I’ve seen projects that use a number of extendable classes/placeholders to mimic single-responsibility utility classes, then extend each of those utility selectors wherever needed to attach the right styles to the actual selectors. This creates a hodge-podge of selector duplication. You see, @extend
doesn’t repeat styles where the directive is written: it hoists the extender’s selector up to the location of the original extended object. If you’re not aware of this, you’ll likely be surprised at the way using @extend
appears to “break” your cascade.
%red-box {
border: 2px solid red;
color: darken(red, 30%);
}
%green-box {
border: 2px solid green;
color: darken(green, 30%);
}
.box {
@extend %green-box;
}
.error-box {
@extend %red-box;
}
/* You'd expect .error-box to be 2nd,
but since the selector is hoisted
to the %placeholder location,
it ends up first and won't be red.*/
This brings up the front-end game of “Optimization Whack-A-Mole” - whenever you remove duplication from one part of your styles, it shows up somewhere else.
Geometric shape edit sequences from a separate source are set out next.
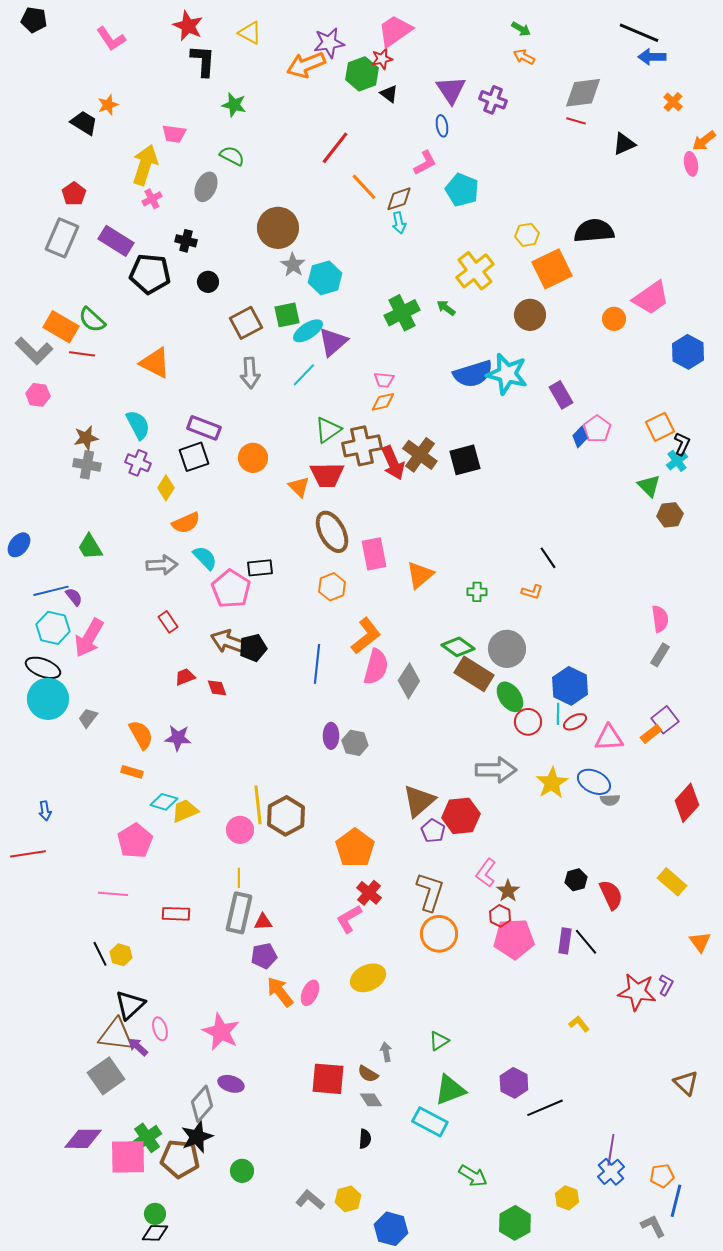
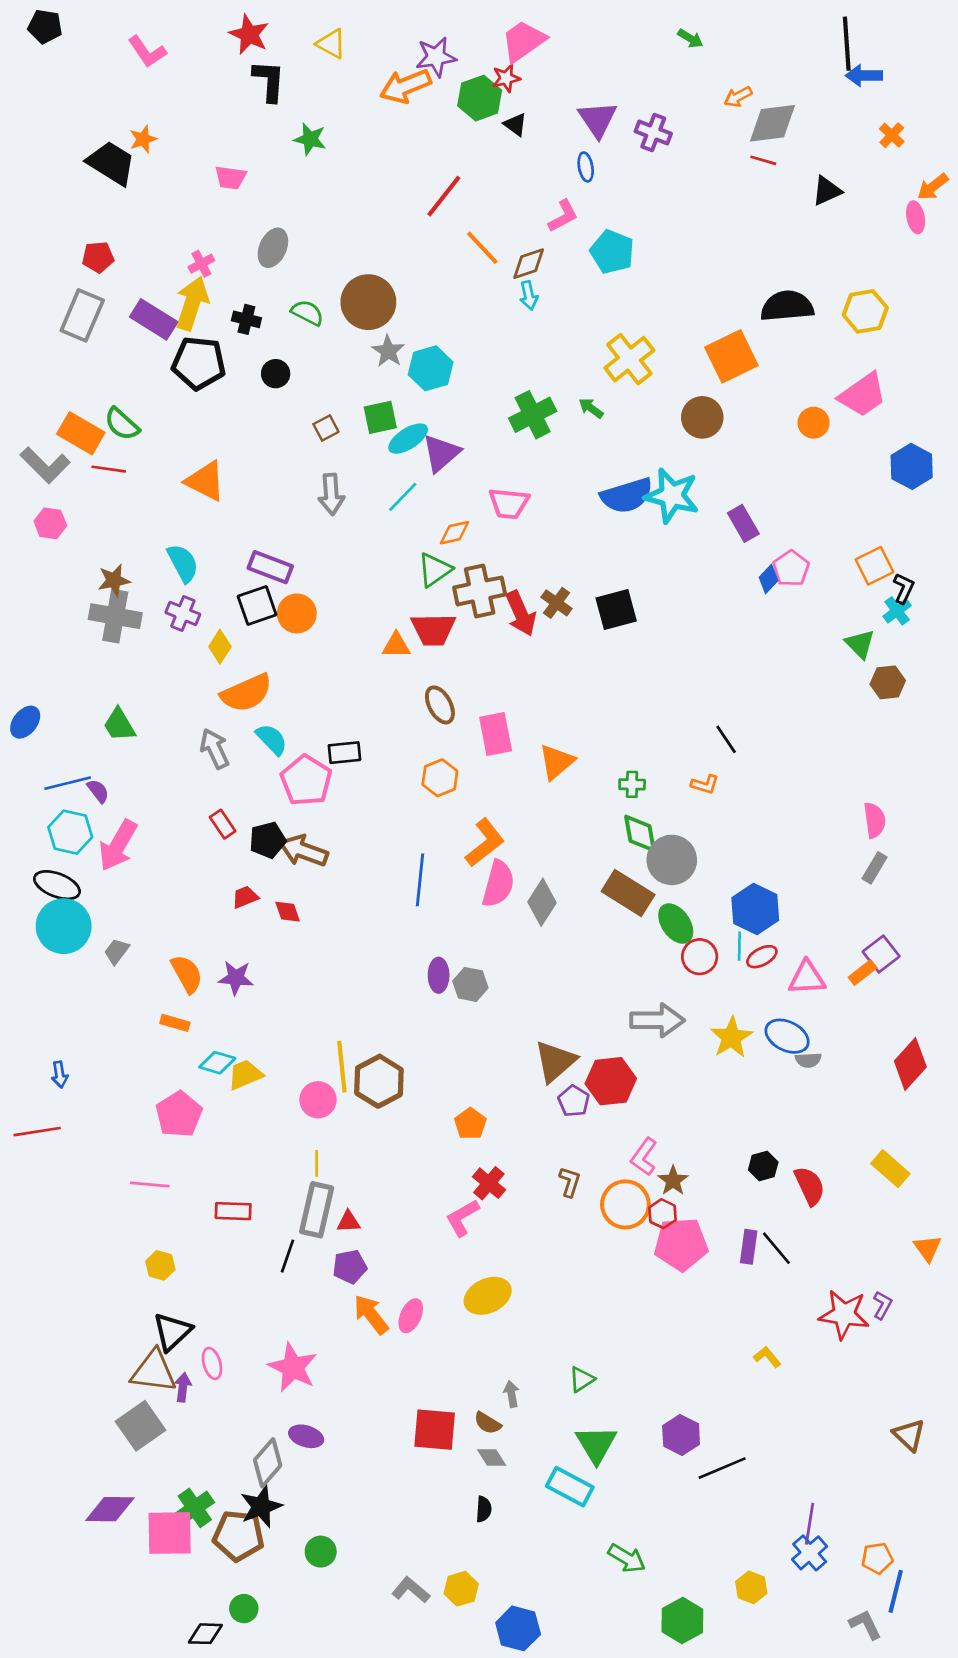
black line: (639, 33) -> (847, 44), turned 63
orange arrow: (524, 57) -> (738, 97), moved, turned -55
black trapezoid: (84, 123) -> (111, 163), size x1.4
green semicircle: (232, 156) -> (307, 313), moved
yellow arrow: (145, 165) -> (192, 303), moved
red pentagon: (74, 194) -> (98, 257), turned 30
yellow hexagon: (527, 235) -> (865, 311), moved, size x1.4
brown square: (246, 323) -> (326, 428), size x0.6
pink trapezoid: (384, 380) -> (509, 504), size x1.5
orange diamond: (383, 402) -> (454, 533), moved
brown cross: (420, 455) -> (556, 603), size x0.7
orange circle: (253, 458) -> (297, 613), moved
gray cross: (87, 465) -> (115, 616), size x1.4
orange triangle: (299, 487) -> (396, 645), turned -45
orange semicircle: (186, 523) -> (246, 693), size x1.4
brown ellipse: (332, 532) -> (440, 705), size x0.7
gray arrow: (162, 565) -> (215, 749), turned -112
green diamond: (458, 647) -> (640, 833), moved, turned 44
black pentagon: (253, 648) -> (268, 840), moved
orange pentagon: (355, 848) -> (470, 1124), size x0.6
brown L-shape: (430, 892) -> (570, 1182), size x0.6
orange circle: (439, 934) -> (625, 1204), moved
black line: (100, 954) -> (288, 1256), moved, turned 45
purple arrow: (138, 1047) -> (183, 1387), turned 55
green triangle: (450, 1090) -> (596, 1444), turned -40
green circle: (155, 1214) -> (244, 1609), moved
If you avoid repeating declarations (like with @extend
), you’ll repeat selectors. If you avoid repeating selectors (like with @mixin
s), you’ll repeat declarations. If you use utility classes, you’ll repeat classes throughout your HTML markup. All that to say, bending @extend
to mimic utility classes doesn’t really shorten anything. It only adds cascade issues and selector repetition.
Note: always gzip your stylesheets and markup. All the repeated strings (whether selectors, declaration, or markup classes) will be compressed.